Jacob Knight of Birth.Movies.Death. praised the film as a "blitzkrieg of brutal, Biblical violence," adding: "Truth be told, The Toolbox Murders is a really nasty affair—utterly unpleasant up until its final moments. But Dennis Donnelly has crafted a San Fernando Valley slice of gnarly exploitation that's sure to please even the most hardcore horror hounds. While the mutilations come fast and furious, there's not a whole lot of gore to speak of. Instead, there's a fatalistic tone that permeates every frame, reinforced by George Deaton's preposterously portentous score."
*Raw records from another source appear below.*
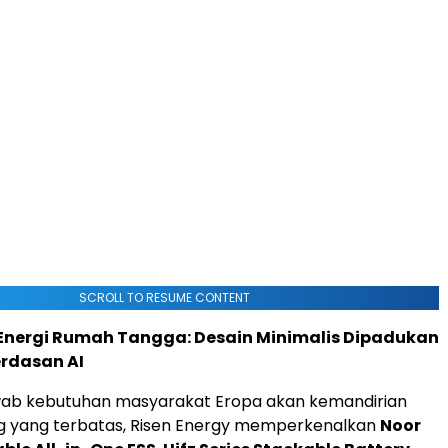
SCROLL TO RESUME CONTENT
nergi Rumah Tangga: Desain Minimalis Dipadukan
rdasan AI
ab kebutuhan masyarakat Eropa akan kemandirian
ng yang terbatas, Risen Energy memperkenalkan
Noor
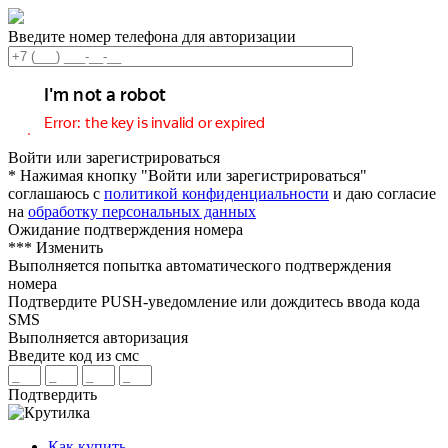
Введите номер телефона для авторизации
Войти или зарегистрироваться
* Нажимая кнопку "Войти или зарегистрироваться"
соглашаюсь с
политикой конфиденциальности
и даю согласие
на
обработку персональных данных
Ожидание подтверждения номера
***
Изменить
Выполняется попытка автоматического подтверждения
номера
Подтвердите PUSH-уведомление или дождитесь ввода кода
SMS
Выполняется авторизация
Введите код из смс
Подтвердить
Как купить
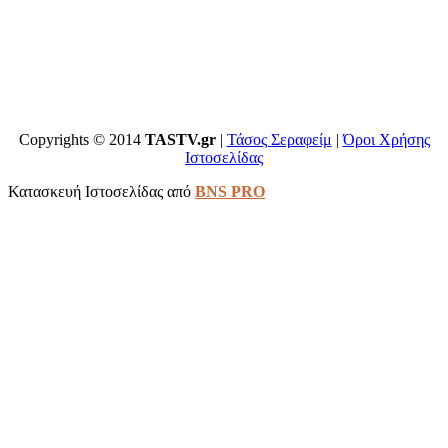
Copyrights © 2014
TASTV.gr
|
Τάσος Σεραφείμ
|
Όροι Χρήσης
Ιστοσελίδας
Κατασκευή Ιστοσελίδας από
BNS PRO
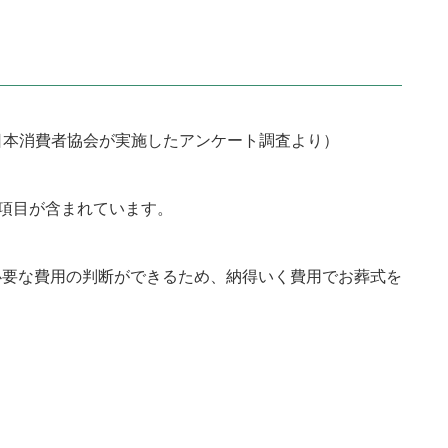
年日本消費者協会が実施したアンケート調査より）
な項目が含まれています。
必要な費用の判断ができるため、納得いく費用でお葬式を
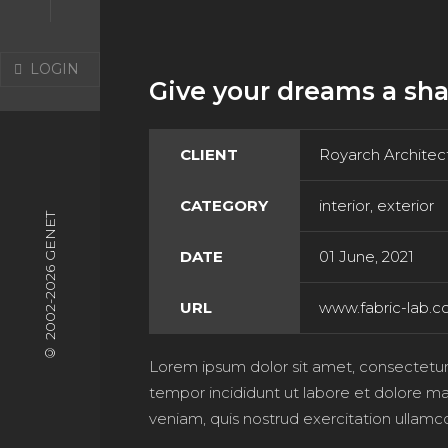
NLER
LOGIN
Give your dreams a shap
IZDA
CLIENT
Royarch Architec
CATEGORY
interior, exterior
© 2002-2026 GENET
TIŞIM
DATE
01 June, 2021
URL
www.fabric-lab.c
Lorem ipsum dolor sit amet, consectetur 
tempor incididunt ut labore et dolore m
veniam, quis nostrud exercitation ullamco l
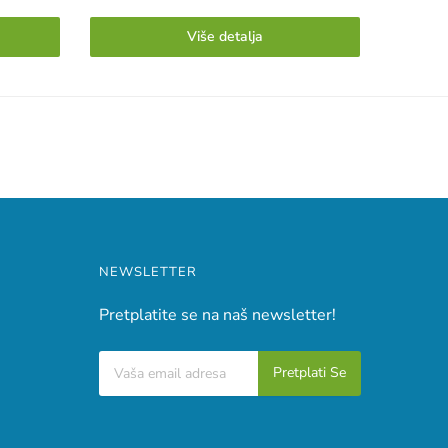
Više detalja
NEWSLETTER
Pretplatite se na naš newsletter!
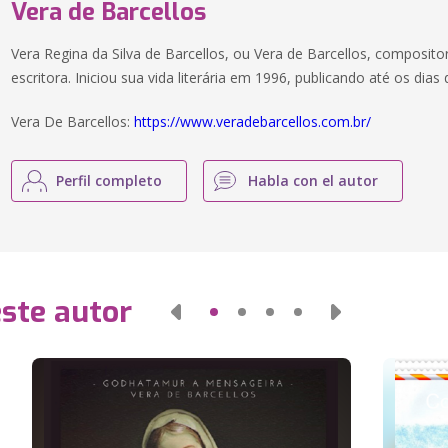
Vera de Barcellos
Vera Regina da Silva de Barcellos, ou Vera de Barcellos, compositora
escritora. Iniciou sua vida literária em 1996, publicando até os dias 
Vera De Barcellos:
https://www.veradebarcellos.com.br/
Perfil completo
Habla con el autor
este autor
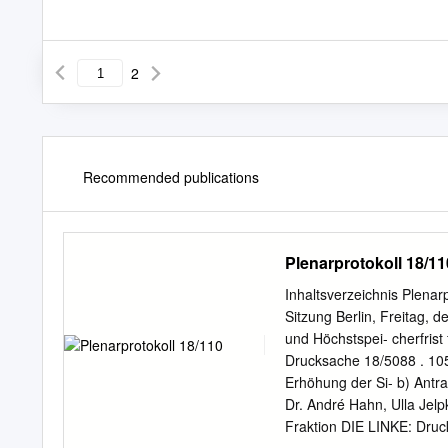
2
Recommended publications
Plenarprotokoll 18/11
Inhaltsverzeichnis Plenar
Sitzung Berlin, Freitag, 
und Höchstspei- cherfrist
Drucksache 18/5088 . 10
Erhöhung der Si- b) Antr
Dr. André Hahn, Ulla Jelp
Fraktion DIE LINKE: Dru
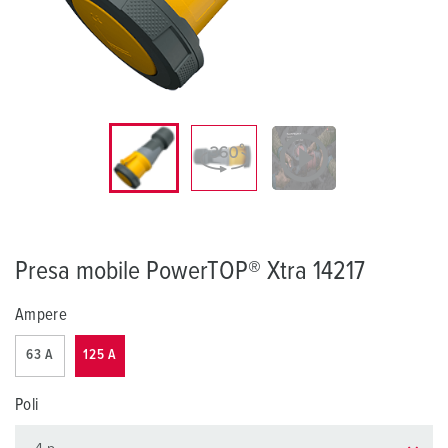
Presa mobile PowerTOP® Xtra 14217
Ampere
63 A
125 A
Poli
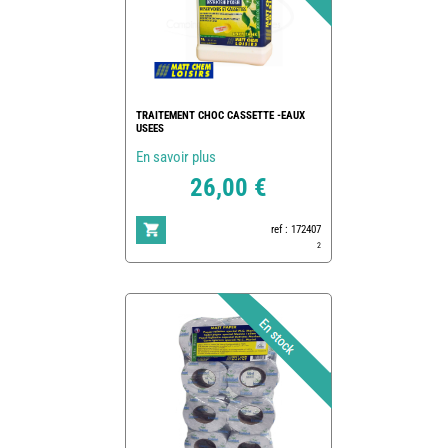
TRAITEMENT CHOC CASSETTE -EAUX
USEES
En savoir plus
26,00 €
ref : 172407
2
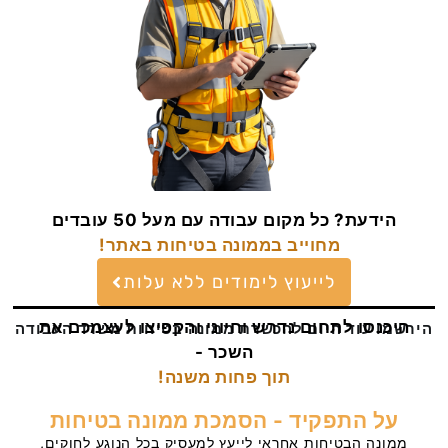
הידעת? כל מקום עבודה עם מעל 50 עובדים
מחוייב בממונה בטיחות באתר!
לייעוץ לימודים ללא עלות
היכנסו לתחום נדרש וחיוני והקפיצו לעצמכם את
הירשמו עוד היום להכשרת ממונה בטיחות משרד העבודה
השכר -
תוך פחות משנה!
על התפקיד - הסמכת ממונה בטיחות
ממונה הבטיחות אחראי לייעץ למעסיק בכל הנוגע לחוקים,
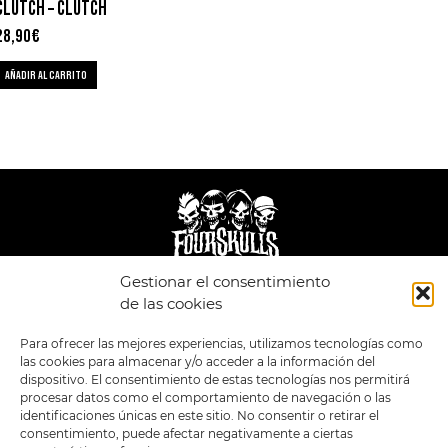
CLUTCH – CLUTCH
28,90
€
AÑADIR AL CARRITO
Gestionar el consentimiento
LEGAL
ENLACES
de las cookies
POLÍTICA DE
TIENDA
ESTILOS
Para ofrecer las mejores experiencias, utilizamos tecnologías como
PRIVACIDAD
FORMATOS
PREVENTAS
las cookies para almacenar y/o acceder a la información del
TÉRMINOS Y
OFERTAS
dispositivo. El consentimiento de estas tecnologías nos permitirá
CONDICIONES
MERCHANDISING
GENERALES DE LA
procesar datos como el comportamiento de navegación o las
VENTA
FOUR SKULLS
identificaciones únicas en este sitio. No consentir o retirar el
POLÍTICA DE COOKIES
consentimiento, puede afectar negativamente a ciertas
On the review aggregator website Rotten Tomatoes, 13% of 8 critics' reviews are positive, with an average rating of 3/10. Metacritic, which uses a weighted average, assigned the film a score of 35 out of 100, based on 4 critics, indicating "generally unfavorable" reviews.

===Home media===
The film was released on VHS by VCI/Anchor Bay on September 15, 1989.
An edited DVD was released in the UK in 2000 by VIPCO, in 2017 an uncut version was released in the UK by 88 Films. The film was also released as a Special Edition DVD by Blue Underground in 2003, and was re-released on Blu-ray in 2010.

==Legacy==
The film has gained a cult following in the decades since its release, and has been cited by author Stephen King as one of his favorite horror films.

Scott Glosserman claimed to have put an easter egg in his film Behind the Mask: The Rise of Leslie Vernon with the character of Eugene being responsible for the toolbox murders.

In 2004, Tobe Hooper directed a remake, titled Toolbox Murders. It departed considerably from the original plotline, and ultimately was better received than the original.